Présentation d'Arthur E. Weis, Ph.D., Professor, Ecology and Evolutionary Biology, University of Toronto, Ontario, Canada jeudi 24 mars 2022 à 14:00 (Amphithéâtre J. Alliot, Cirad Lavalette, Montpellier et visioconférence).

Abstract

Climate change will have evolutionary consequences. Phenotypic traits related to thermal tolerance and phenology are likely targets for shifting selection regimes. The resurrection approach offers a method for detecting evolutionary response to selection. In a resurrection experiment, dormant propagules from an ancestral generation are revived and grown side-by-side with those from a descendant generation. Phenotypic differences between the two generations, when grown in the same environment, indicate evolutionary (genetic) change.
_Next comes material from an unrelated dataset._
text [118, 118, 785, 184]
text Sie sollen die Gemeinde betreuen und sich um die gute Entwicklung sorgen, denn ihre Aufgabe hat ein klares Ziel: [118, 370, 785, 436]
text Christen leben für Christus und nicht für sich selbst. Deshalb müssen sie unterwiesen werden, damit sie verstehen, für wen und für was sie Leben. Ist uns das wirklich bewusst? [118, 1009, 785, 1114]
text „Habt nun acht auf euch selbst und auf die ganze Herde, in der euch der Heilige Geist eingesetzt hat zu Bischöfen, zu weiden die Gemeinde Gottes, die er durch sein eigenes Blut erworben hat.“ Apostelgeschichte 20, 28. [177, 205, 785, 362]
Researchers that did plant resurrection studies over the past decade have had good luck--they had access to a suitable collection of ancestral generation seeds. But these collections were gathered and preserved for other purposes.  Not all, and probably not most, historic accessions are adequate for resurrection experiments. Project Baseline was established to build a collection of ancestral seed generations structured specifically to gauge plant phenotypic evolution (https://www.baselineseedbank.org/). We collected and preserved seed from 65 North American plant species in 2012-15.  Species were chosen, when possible, in congeneric pairs. Each species was collected from 10 or more sites, and at each site we collected ~100 maternal lines. This genetic resource in now available to researchers for use in resurrection experiments and supporting genetic research. I will share my own “good luck” story that was the genesis of Project Baseline.